*** MATERIAL SUPPLIED ***

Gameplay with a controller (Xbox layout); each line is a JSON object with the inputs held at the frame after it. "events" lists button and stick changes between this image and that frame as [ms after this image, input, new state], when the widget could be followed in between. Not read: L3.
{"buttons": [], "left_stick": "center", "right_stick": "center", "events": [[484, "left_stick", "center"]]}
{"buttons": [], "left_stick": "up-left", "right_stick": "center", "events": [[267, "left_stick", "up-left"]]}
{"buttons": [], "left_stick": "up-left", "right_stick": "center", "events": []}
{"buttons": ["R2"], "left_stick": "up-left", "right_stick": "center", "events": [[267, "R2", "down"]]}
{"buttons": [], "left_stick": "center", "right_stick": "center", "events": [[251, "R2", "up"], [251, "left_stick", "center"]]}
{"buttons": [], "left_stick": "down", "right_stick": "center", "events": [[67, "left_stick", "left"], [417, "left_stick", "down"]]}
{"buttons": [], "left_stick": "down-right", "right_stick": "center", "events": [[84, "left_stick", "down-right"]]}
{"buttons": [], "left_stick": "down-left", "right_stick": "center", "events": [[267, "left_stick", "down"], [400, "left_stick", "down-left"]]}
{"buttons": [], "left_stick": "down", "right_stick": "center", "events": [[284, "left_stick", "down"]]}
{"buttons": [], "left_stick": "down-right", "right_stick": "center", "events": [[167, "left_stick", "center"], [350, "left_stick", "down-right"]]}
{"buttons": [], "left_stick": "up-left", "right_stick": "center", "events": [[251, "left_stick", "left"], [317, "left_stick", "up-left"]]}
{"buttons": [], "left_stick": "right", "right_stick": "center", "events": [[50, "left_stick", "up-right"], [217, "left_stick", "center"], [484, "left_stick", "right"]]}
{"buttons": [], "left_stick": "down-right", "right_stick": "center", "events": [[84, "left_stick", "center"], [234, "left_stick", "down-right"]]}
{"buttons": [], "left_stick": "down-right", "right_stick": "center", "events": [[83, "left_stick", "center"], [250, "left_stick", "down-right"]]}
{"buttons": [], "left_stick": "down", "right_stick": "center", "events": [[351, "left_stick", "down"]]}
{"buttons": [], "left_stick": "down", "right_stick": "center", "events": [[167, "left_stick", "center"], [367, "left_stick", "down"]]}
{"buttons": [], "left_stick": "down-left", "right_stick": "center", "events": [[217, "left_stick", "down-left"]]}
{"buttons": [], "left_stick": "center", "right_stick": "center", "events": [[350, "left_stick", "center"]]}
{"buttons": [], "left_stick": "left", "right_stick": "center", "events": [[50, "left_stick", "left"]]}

***

▶ EXERCISE AIM
All lines in the material are to be returned exactly.

▶ RESPONSE TO THIS TASK
Gameplay with a controller (Xbox layout); each line is a JSON object with the inputs held at the frame after it. "events" lists button and stick changes between this image and that frame as [ms after this image, input, new state], when the widget could be followed in between. Not read: L3.
{"buttons": [], "left_stick": "center", "right_stick": "center", "events": [[484, "left_stick", "center"]]}
{"buttons": [], "left_stick": "up-left", "right_stick": "center", "events": [[267, "left_stick", "up-left"]]}
{"buttons": [], "left_stick": "up-left", "right_stick": "center", "events": []}
{"buttons": ["R2"], "left_stick": "up-left", "right_stick": "center", "events": [[267, "R2", "down"]]}
{"buttons": [], "left_stick": "center", "right_stick": "center", "events": [[251, "R2", "up"], [251, "left_stick", "center"]]}
{"buttons": [], "left_stick": "down", "right_stick": "center", "events": [[67, "left_stick", "left"], [417, "left_stick", "down"]]}
{"buttons": [], "left_stick": "down-right", "right_stick": "center", "events": [[84, "left_stick", "down-right"]]}
{"buttons": [], "left_stick": "down-left", "right_stick": "center", "events": [[267, "left_stick", "down"], [400, "left_stick", "down-left"]]}
{"buttons": [], "left_stick": "down", "right_stick": "center", "events": [[284, "left_stick", "down"]]}
{"buttons": [], "left_stick": "down-right", "right_stick": "center", "events": [[167, "left_stick", "center"], [350, "left_stick", "down-right"]]}
{"buttons": [], "left_stick": "up-left", "right_stick": "center", "events": [[251, "left_stick", "left"], [317, "left_stick", "up-left"]]}
{"buttons": [], "left_stick": "right", "right_stick": "center", "events": [[50, "left_stick", "up-right"], [217, "left_stick", "center"], [484, "left_stick", "right"]]}
{"buttons": [], "left_stick": "down-right", "right_stick": "center", "events": [[84, "left_stick", "center"], [234, "left_stick", "down-right"]]}
{"buttons": [], "left_stick": "down-right", "right_stick": "center", "events": [[83, "left_stick", "center"], [250, "left_stick", "down-right"]]}
{"buttons": [], "left_stick": "down", "right_stick": "center", "events": [[351, "left_stick", "down"]]}
{"buttons": [], "left_stick": "down", "right_stick": "center", "events": [[167, "left_stick", "center"], [367, "left_stick", "down"]]}
{"buttons": [], "left_stick": "down-left", "right_stick": "center", "events": [[217, "left_stick", "down-left"]]}
{"buttons": [], "left_stick": "center", "right_stick": "center", "events": [[350, "left_stick", "center"]]}
{"buttons": [], "left_stick": "left", "right_stick": "center", "events": [[50, "left_stick", "left"]]}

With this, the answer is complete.